- **Exercise description**
Please transcribe exactly, and only, the lines of the data below between the line holding "dinero se cubren los gastos de envío de" and the line holding "prezentaciju urbanističkog projekta", inclusive.

+++

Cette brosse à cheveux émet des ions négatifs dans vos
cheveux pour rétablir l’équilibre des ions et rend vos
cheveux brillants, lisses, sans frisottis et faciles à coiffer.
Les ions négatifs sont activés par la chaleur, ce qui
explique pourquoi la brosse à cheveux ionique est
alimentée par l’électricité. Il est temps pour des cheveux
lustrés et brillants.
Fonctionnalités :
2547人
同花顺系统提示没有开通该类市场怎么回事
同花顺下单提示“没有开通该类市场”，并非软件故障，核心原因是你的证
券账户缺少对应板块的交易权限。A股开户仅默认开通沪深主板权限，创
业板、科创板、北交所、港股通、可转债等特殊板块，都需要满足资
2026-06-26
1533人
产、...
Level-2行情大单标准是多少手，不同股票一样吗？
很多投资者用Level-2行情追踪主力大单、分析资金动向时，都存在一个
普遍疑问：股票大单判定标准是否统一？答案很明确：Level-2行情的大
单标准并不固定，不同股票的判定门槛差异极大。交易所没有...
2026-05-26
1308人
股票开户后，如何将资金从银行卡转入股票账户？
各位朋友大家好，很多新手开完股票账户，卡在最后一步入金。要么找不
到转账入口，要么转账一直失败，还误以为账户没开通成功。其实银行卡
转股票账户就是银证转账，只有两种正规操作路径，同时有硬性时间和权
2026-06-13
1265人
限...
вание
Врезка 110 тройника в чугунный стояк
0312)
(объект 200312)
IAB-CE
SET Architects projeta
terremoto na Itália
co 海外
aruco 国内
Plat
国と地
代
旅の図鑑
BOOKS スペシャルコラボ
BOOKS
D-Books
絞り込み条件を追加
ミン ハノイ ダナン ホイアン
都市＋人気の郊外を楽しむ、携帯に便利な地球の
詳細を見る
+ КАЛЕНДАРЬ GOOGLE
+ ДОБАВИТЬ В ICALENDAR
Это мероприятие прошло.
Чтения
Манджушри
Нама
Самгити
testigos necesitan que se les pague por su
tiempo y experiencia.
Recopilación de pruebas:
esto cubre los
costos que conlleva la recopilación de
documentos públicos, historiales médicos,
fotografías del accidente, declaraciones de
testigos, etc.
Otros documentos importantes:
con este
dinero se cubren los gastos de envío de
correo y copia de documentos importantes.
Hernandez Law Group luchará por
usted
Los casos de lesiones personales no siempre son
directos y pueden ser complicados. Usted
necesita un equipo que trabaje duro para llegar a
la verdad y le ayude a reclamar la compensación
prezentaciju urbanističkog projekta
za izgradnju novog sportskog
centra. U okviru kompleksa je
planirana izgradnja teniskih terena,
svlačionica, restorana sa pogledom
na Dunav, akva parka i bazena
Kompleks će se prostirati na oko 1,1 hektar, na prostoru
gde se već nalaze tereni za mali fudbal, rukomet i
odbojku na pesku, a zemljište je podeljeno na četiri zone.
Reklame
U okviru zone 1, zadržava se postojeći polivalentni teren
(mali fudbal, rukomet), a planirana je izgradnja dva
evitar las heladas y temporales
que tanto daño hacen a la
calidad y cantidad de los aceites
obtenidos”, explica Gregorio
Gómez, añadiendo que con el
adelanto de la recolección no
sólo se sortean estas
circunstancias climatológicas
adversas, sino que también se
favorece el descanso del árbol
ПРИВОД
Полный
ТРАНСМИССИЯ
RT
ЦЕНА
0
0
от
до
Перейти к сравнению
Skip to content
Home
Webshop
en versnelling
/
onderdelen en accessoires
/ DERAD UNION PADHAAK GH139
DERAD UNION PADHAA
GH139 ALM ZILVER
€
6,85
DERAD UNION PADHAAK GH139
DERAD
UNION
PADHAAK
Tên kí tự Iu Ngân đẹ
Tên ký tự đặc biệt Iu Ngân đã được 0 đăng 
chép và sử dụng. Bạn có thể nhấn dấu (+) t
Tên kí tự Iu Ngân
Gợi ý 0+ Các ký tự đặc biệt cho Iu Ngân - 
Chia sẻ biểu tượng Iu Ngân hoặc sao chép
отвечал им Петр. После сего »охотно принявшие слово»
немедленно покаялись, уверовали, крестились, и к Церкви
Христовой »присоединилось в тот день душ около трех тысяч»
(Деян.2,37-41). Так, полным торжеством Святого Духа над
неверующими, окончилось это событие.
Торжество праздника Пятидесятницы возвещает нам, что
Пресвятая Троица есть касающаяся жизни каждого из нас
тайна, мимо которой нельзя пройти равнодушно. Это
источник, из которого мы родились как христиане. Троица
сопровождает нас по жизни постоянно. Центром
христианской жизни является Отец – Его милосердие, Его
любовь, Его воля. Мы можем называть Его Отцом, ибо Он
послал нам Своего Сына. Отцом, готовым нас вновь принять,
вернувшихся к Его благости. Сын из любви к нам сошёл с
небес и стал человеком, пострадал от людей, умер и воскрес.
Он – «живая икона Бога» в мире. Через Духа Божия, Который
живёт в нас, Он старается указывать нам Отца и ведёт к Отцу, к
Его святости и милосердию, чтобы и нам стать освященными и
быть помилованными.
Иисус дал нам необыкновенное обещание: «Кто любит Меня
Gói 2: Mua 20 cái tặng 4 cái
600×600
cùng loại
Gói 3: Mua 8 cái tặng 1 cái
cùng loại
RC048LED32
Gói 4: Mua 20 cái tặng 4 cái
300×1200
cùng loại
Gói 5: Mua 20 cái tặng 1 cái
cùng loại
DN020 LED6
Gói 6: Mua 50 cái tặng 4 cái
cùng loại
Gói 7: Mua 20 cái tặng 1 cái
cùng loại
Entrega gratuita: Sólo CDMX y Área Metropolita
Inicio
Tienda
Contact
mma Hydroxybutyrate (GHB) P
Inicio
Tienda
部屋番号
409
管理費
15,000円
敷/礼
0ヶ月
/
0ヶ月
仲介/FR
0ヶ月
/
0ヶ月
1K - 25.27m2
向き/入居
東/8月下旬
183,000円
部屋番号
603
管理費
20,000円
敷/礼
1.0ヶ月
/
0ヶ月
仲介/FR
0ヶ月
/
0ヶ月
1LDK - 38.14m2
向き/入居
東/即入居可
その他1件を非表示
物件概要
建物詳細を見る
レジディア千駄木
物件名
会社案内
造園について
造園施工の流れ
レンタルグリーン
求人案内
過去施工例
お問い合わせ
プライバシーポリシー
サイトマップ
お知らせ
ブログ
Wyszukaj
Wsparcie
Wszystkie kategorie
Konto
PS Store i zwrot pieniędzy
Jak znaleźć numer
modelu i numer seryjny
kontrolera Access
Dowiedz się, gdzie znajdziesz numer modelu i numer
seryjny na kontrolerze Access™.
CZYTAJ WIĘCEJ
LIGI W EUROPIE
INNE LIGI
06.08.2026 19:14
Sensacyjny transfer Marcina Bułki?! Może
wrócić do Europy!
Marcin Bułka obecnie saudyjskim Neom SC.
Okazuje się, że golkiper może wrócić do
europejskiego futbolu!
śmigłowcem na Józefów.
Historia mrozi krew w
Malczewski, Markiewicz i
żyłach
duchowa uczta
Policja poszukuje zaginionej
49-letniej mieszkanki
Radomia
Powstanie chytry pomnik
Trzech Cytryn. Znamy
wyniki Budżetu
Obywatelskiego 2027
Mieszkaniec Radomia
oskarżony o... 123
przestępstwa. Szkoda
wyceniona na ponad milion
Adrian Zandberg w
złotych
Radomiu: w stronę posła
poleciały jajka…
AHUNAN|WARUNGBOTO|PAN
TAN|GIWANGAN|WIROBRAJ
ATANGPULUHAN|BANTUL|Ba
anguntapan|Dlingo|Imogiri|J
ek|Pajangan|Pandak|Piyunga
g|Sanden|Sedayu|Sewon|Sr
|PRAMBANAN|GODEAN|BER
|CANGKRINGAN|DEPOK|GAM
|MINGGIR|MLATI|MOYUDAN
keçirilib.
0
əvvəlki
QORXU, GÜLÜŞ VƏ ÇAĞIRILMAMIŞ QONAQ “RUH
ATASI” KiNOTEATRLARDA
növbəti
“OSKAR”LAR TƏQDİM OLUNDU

+++

- **Task solution**
dinero se cubren los gastos de envío de
correo y copia de documentos importantes.
Hernandez Law Group luchará por
usted
Los casos de lesiones personales no siempre son
directos y pueden ser complicados. Usted
necesita un equipo que trabaje duro para llegar a
la verdad y le ayude a reclamar la compensación
prezentaciju urbanističkog projekta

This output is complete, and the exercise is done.